Das zeigt neben dem seltsamen Puritanismus der Amerikaner zweierlei: Werbeeinnahmen kann Facebook gut gebrauchen und wer vermeintliche Anzeigenkunden stört, dem nagelt das Unternehmen das Fenster zu. Auf den einzelnen Netzwerker kommt es bei Nutzerzahlen jenseits der 340 Millionen nämlich nicht mehr an. Im Gegenteil, jeder weitere kostet nur Geld: Beispielsweise muss Facebook mittlerweile mehr als 15 Milliarden Photos seiner Klientel verwalten. Gleichzeitig überzeugen diese gigantische Zahlen Werbetreibende davon, dass im Marketing-Mix kein Weg an Sozialen Netzwerken vorbei führt, auch wenn das Geschäftsgebaren der Plattformen selber umstritten ist.
Die Gemengelage führt gelegentlich zu heiteren Situationen. So zum Beispiel, als zwei junge Männer eine Seite für Coca-Cola installierten, die plötzlich 3,5 Millionen „Freunde“ verzeichnete. Leider widersprach auch das den berüchtigten Nutzungsbedingungen, die darauf bestehen, dass die Betreiber einer Seite auch die Markenrechte an dem dort verfeuerten Material haben. Facebook wollte daher, dass Coke selber den Eintrag übernimmt. Die Verantwortlichen in Atlanta dachten aber gar nicht daran, sich einzumischen - aus Angst, gerade die Fans mit einer autoritären Maßnahme zu verschrecken. Also „beauftragte“ Coca-Cola die beiden Jungs mit der Führung des Facebook-Aufritts und nun ist den Nutzungsbedingungen der Plattform genüge getan.

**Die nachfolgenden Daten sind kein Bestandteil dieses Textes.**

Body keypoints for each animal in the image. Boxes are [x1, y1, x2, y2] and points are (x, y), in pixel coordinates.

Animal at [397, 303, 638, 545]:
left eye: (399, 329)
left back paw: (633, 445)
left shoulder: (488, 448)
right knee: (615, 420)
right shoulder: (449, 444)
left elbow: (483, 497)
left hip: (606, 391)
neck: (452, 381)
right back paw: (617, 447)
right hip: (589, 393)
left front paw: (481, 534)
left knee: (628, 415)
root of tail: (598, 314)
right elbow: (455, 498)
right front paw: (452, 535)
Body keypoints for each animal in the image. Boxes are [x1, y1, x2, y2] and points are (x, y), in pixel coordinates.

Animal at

Beispiele wie diese – Coke ist nicht alleine, die Starbucks-Site beispielsweise freut sich über 3,7 Millionen Freunde – führen dazu, dass die selben Marketing-Verantwortlichen, die vorher beim Stichwort Soziale Netzwerke pikiert guckten, jetzt über die eigenen Füße fallen, um eilig ihre Brand viral unters Volk zu bringen.

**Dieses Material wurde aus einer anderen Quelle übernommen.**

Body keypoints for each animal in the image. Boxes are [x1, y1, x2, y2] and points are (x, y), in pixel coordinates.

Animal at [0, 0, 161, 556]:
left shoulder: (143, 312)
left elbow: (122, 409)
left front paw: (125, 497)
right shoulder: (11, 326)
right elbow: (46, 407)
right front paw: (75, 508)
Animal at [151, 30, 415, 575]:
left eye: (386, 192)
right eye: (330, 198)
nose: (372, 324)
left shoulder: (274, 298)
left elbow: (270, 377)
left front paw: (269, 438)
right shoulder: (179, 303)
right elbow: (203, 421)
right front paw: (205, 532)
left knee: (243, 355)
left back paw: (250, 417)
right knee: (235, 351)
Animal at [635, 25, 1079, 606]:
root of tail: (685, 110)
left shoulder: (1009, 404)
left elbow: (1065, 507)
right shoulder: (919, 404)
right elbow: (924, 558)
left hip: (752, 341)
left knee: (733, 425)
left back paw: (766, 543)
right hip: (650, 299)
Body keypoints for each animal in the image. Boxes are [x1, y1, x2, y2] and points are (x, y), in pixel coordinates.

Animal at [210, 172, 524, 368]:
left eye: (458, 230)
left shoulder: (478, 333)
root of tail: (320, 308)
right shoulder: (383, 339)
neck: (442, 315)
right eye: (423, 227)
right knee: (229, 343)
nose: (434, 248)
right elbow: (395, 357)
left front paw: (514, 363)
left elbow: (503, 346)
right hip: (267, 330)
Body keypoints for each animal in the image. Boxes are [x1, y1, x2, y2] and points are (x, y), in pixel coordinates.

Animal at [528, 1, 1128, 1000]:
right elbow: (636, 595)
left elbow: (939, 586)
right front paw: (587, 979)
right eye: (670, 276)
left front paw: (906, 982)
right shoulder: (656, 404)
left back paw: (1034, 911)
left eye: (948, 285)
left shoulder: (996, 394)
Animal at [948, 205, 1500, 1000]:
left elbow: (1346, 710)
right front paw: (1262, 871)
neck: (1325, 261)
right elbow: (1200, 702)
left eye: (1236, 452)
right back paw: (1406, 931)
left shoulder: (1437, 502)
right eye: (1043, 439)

In finanzschwachen Zeiten werden auch die dazu passenden Mythen geglaubt: „Marketing in Social Networks kostet nichts, wirkt sofort und lässt sich mal eben mit Bordmitteln stricken“.
Ganz so simpel ist es nicht. Die erfolgreichsten Seiten werden oft nicht von den Markeninhabern gestartet, sondern von Fans der dahinter stehenden Produkte oder Services. Deren Freunde steigen ein und beginnen eine Konversation - und nur, wenn die Kommunikation kreativ und witzig ist, gewinnt die Chose an Momentum. Coca-Colas Verdienst in der Sache war, weitgehend den Mund zu halten und die Akteure nicht mit eigenem PR-Material zu belästigen.

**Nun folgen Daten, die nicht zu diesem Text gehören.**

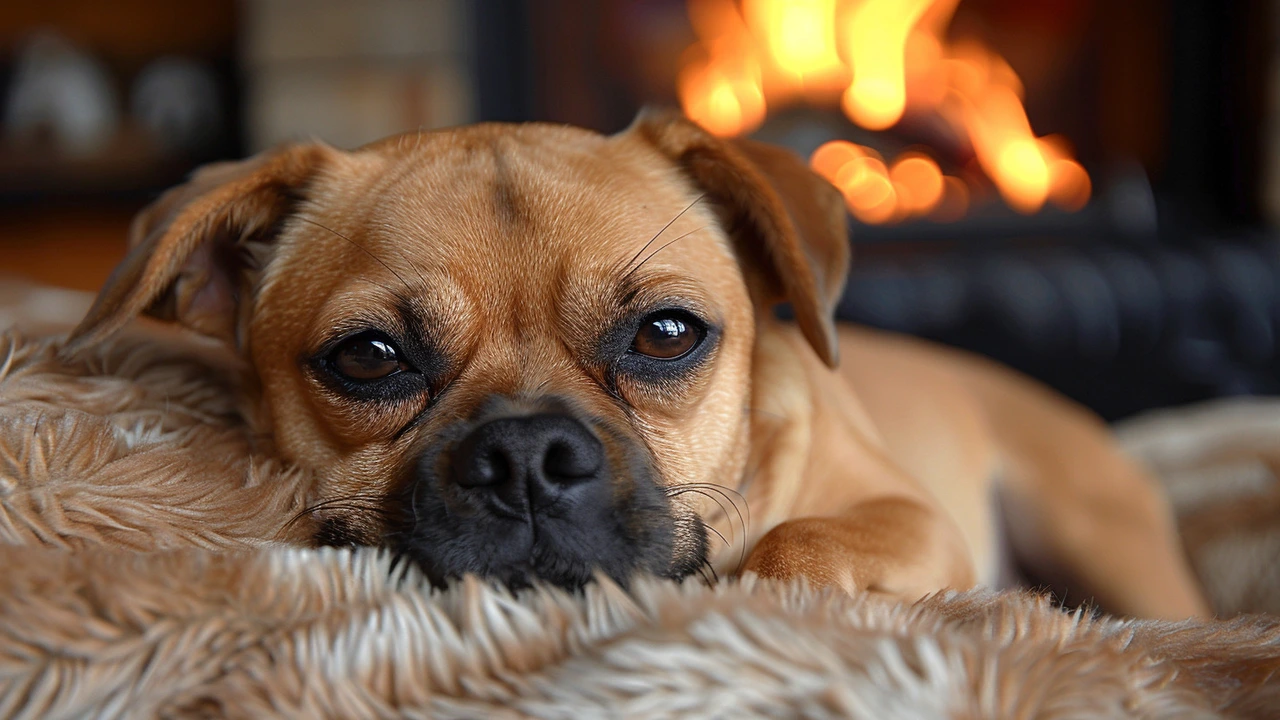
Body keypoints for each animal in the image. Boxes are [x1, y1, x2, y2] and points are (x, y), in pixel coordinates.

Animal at [60, 107, 1213, 617]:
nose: (525, 457)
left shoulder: (910, 518)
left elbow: (797, 545)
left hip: (1097, 533)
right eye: (369, 358)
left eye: (666, 334)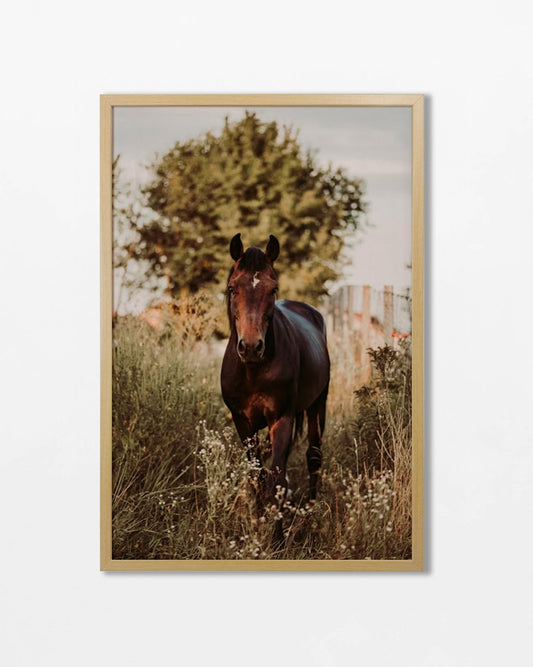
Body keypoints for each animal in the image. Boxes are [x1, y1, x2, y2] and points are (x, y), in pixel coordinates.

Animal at [220, 233, 330, 536]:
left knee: (314, 457)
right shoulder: (242, 422)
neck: (253, 370)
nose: (250, 347)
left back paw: (312, 511)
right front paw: (258, 525)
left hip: (318, 405)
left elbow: (278, 481)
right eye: (232, 288)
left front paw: (277, 539)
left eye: (273, 289)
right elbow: (257, 476)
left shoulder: (282, 418)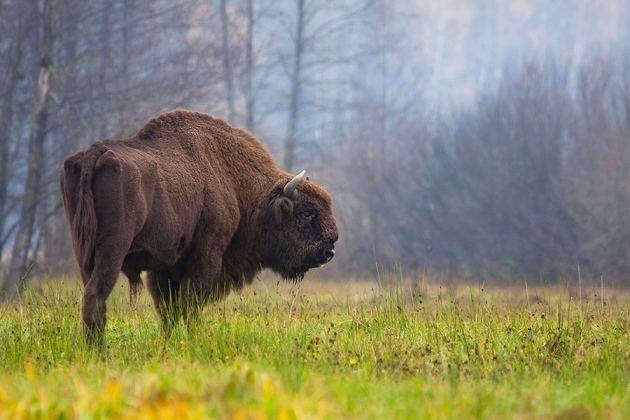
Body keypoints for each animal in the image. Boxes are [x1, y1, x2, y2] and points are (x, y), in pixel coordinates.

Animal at [61, 110, 338, 342]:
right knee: (96, 295)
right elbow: (189, 306)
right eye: (307, 213)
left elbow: (169, 311)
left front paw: (169, 343)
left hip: (83, 253)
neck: (234, 182)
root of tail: (93, 154)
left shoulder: (165, 267)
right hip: (112, 251)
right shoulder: (205, 258)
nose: (329, 248)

Merke: Die Dynamik muss in der Community selber entstehen. Und um Input kann ein Unternehmen bestenfalls bitten. So wie Starbucks zum World Aids Day 1,5 Millionen Facebook-Freunde in seine Cafés lud und dann einen Anteil an jedem verkauften Getränk an Hilfsorganisationen spendete. Wer jedoch unsensibel auftritt, schafft sich statt Freunden Spötter an den Hals, wie Vodafone erleben musste. Der Telefonanbieter buchte deutsche Online-Größen wie Sascha Lobo und Ute Hamelmann, um seine Fusion mit Konkurrenten Arcor zu bewerben. Der internetaktiven Zielgruppe jedoch gefällt die Kampagne so gut wie Spucke in der Suppe. Hatte sich doch der Blogger und Werbetexter Lobo zunächst gegen die vom Familienministerium initiierten - und von Vodafone unterstützten - Internetsperren engagiert. Dass der Kritiker nun ausgerechnet beim Erzfeind wirbt, hält die Bloggerszene für intellektuelle Prostitution. Immerhin wird nun über die Kampagne geredet - aber am Ende gibt’s auf die Tour nur die negativen Brand Junkie Awards.